Readings & Assignments

12/19/16 UPDATE: Meet at Center for New Music at 9:30am for coffee and light breakfast, then we’ll go on a walking tour of the Tenderloin led by Del Seymour (10am-11:30am).

The Creative City by Charles Landry p.11-31 (artists p. 15)

Knight Cities: A conversation with Theaster Gates:

Healthy Arts Ecosystem by Createquity

Reading reflection questions:

  • How can a focus on creativity change the way our cities work?
  • What is the ideal role of artist and creative place-makers in the civic landscape?
  • What is the reality of the role in most urban centers?
  • Identify some possible actions to change that role.

Assignments:

(1)Identify two Bay Area organizations that stand out for you.

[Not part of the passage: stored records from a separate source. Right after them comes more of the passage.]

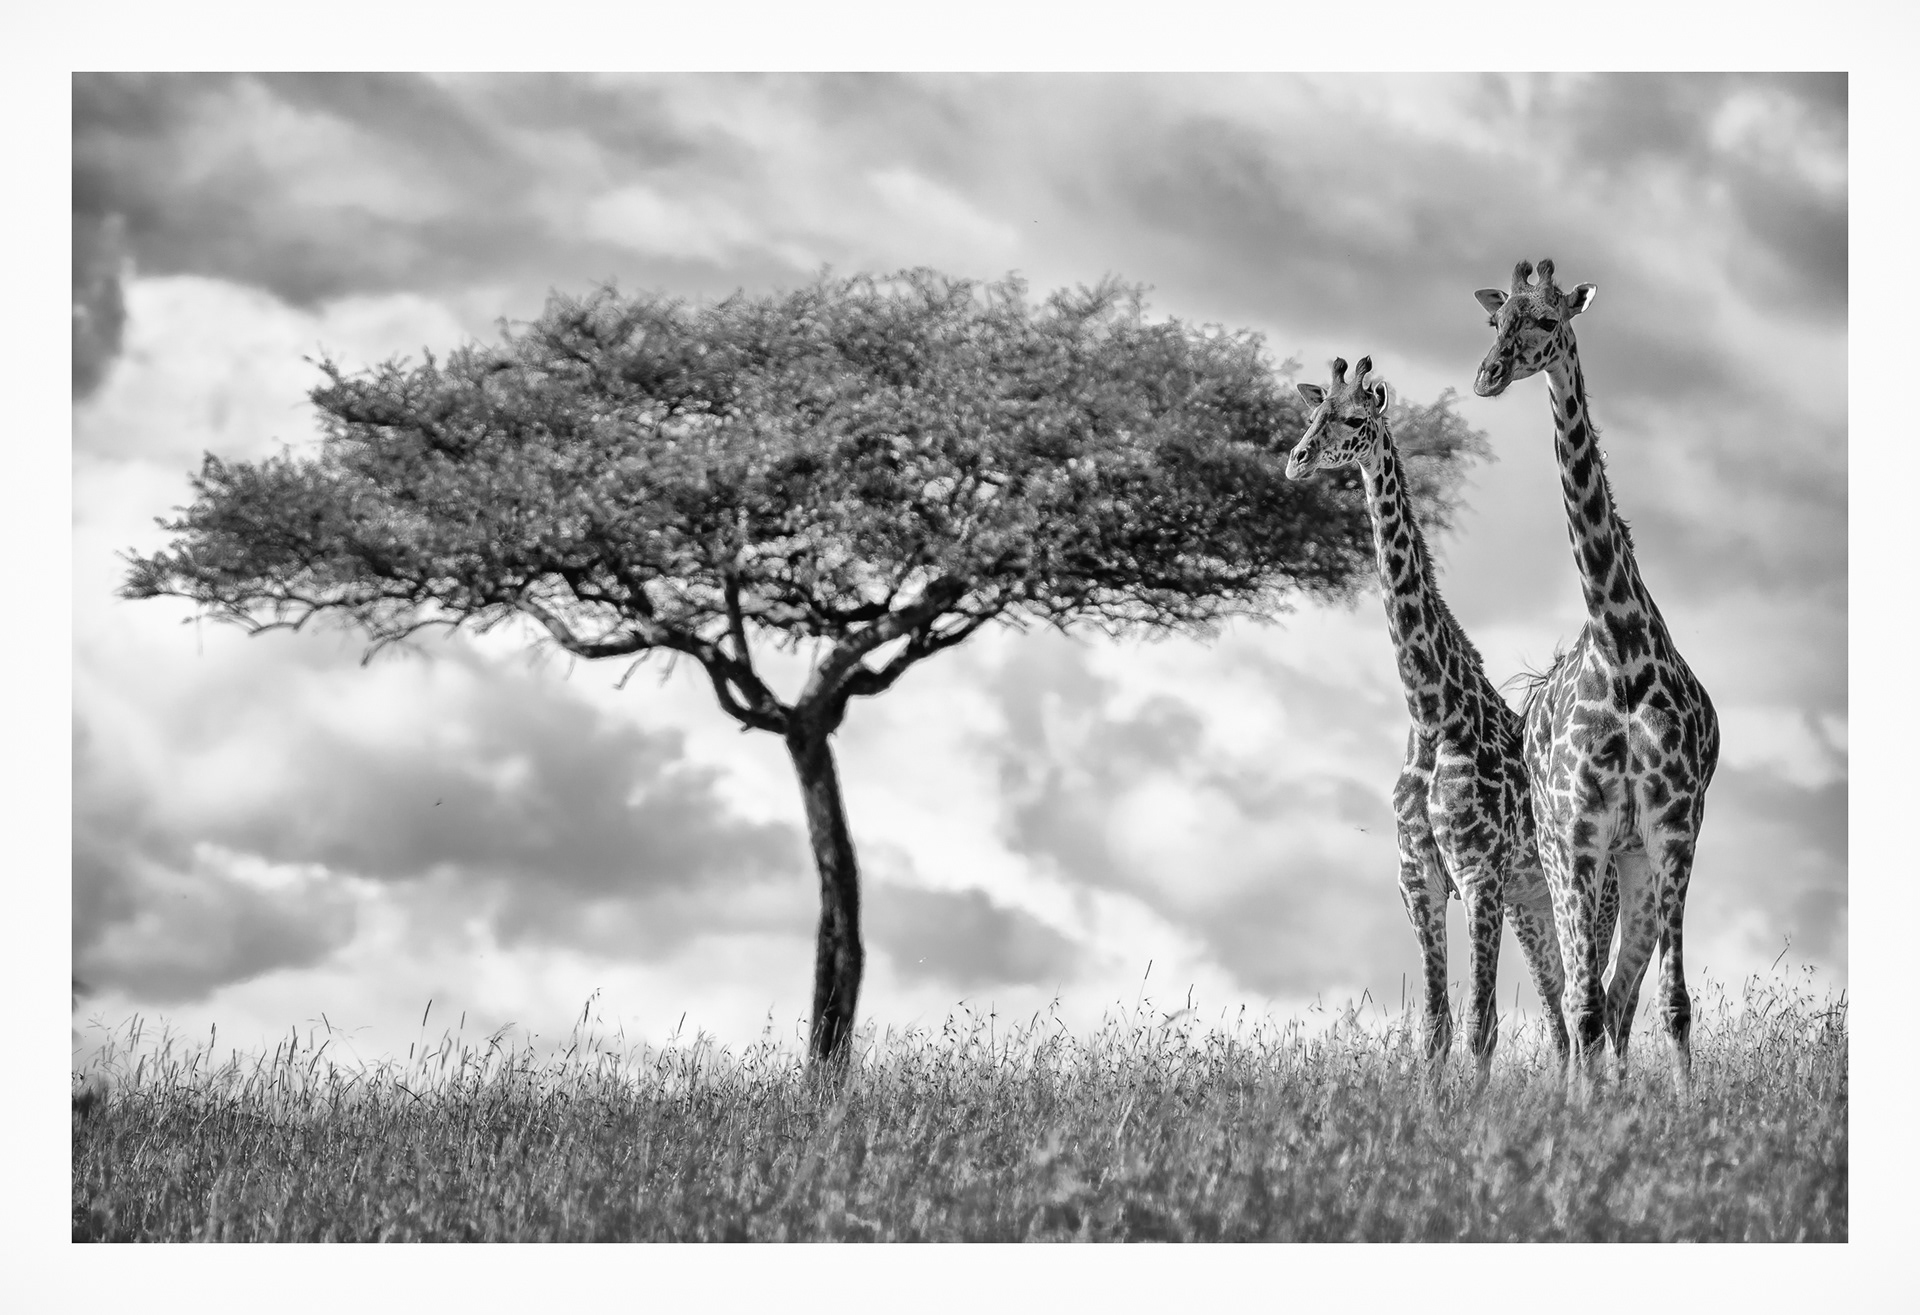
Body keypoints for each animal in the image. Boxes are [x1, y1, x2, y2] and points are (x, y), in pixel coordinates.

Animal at [1285, 355, 1569, 1086]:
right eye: (1311, 412)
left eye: (1355, 417)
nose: (1297, 459)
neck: (1432, 711)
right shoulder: (1419, 880)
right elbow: (1436, 1028)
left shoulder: (1479, 875)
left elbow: (1481, 1027)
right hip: (1531, 900)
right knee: (1560, 1004)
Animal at [1472, 259, 1720, 1097]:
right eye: (1496, 321)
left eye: (1549, 321)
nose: (1487, 375)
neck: (1621, 650)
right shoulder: (1579, 828)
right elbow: (1581, 1002)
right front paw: (1585, 1115)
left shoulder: (1674, 828)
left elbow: (1671, 1002)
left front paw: (1687, 1111)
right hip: (1561, 850)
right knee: (1580, 996)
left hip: (1631, 858)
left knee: (1615, 995)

Gather information about them and how they are connected to one another (doesn’t matter how, you can use your imagination). In reference to your two organizations, consider:

  • What is the connection between them?
  • How do they play off of one another?
  • Do they share audience?
  • Examine similar themes in their work?
  • Do they seek the same funding? What else?

(2)Prepare a 15 minute presentation for January session with at least 2 possible final project ideas

Group Assignment: Prepare to share the outline and structure of your focus project with the larger group. Each group will be given 15 minutes for presentation and 20 minutes for question and answer/refinement.

  • You will be asked the following questions about the project:
    • Is it a product/service/event?
    • Is it a relationship building enterprise?
    • Is it s a communications platform, getting ideas and information to people?
    • Is it something that can be scaled larger?
    • Does it work best as a small venture?
    • How will you measure success?
    • How will this add to the conversations taking place now and in five years in the Bay Area arts?